== The records ==
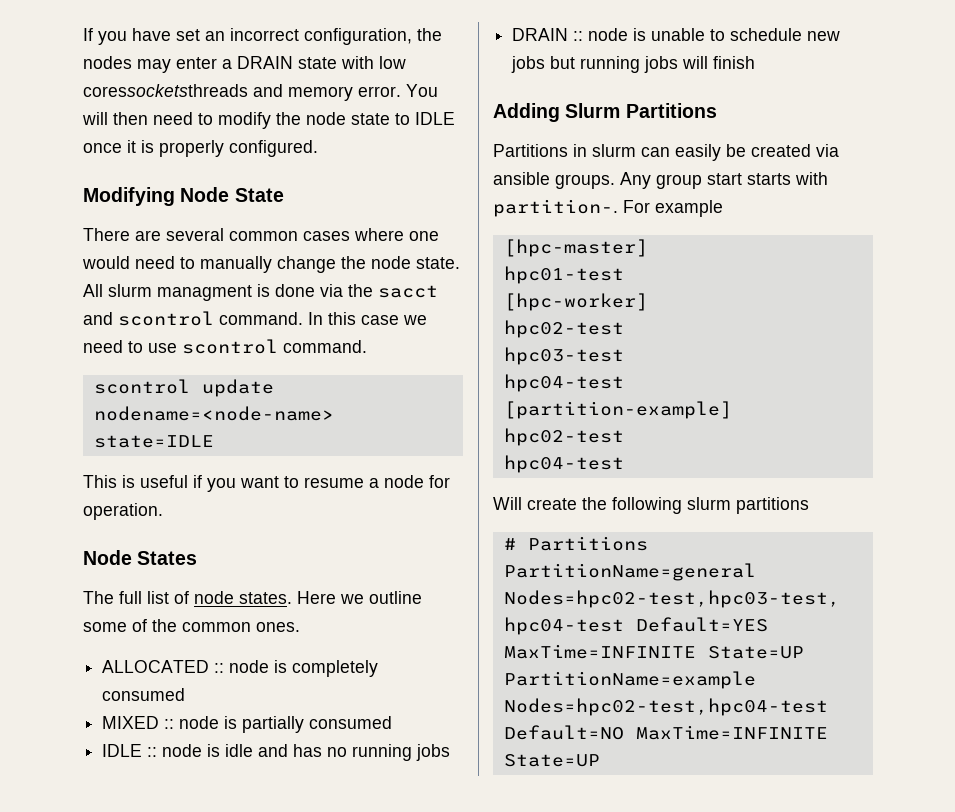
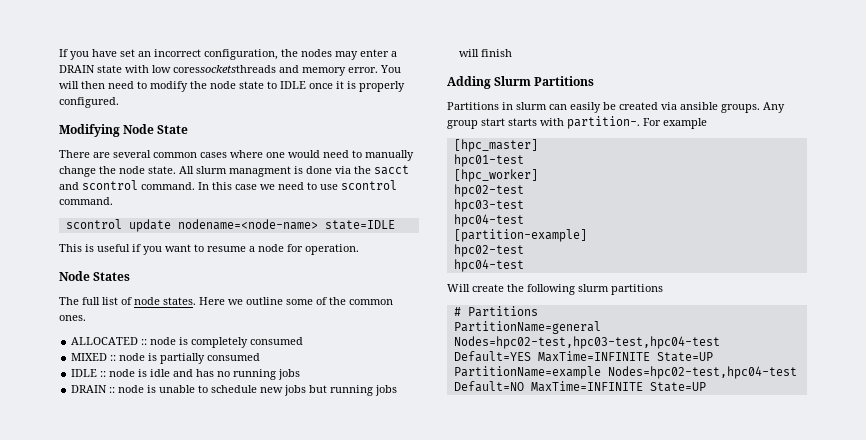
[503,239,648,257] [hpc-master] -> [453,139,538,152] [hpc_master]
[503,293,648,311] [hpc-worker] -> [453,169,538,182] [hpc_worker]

--

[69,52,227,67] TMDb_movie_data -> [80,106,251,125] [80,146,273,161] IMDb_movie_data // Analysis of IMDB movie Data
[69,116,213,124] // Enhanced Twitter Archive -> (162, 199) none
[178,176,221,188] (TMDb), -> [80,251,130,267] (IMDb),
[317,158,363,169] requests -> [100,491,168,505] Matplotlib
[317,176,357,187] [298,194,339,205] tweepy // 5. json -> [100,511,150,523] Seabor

== What is being asked ==
Please write out, exactly as they appear above, only the lines in the stretch from the line with "[503,239,648,257] [hpc-master] ->" through the line with "[503,293,648,311] [hpc-worker] ->".

== Written solution ==
[503,239,648,257] [hpc-master] -> [453,139,538,152] [hpc_master]
[503,293,648,311] [hpc-worker] -> [453,169,538,182] [hpc_worker]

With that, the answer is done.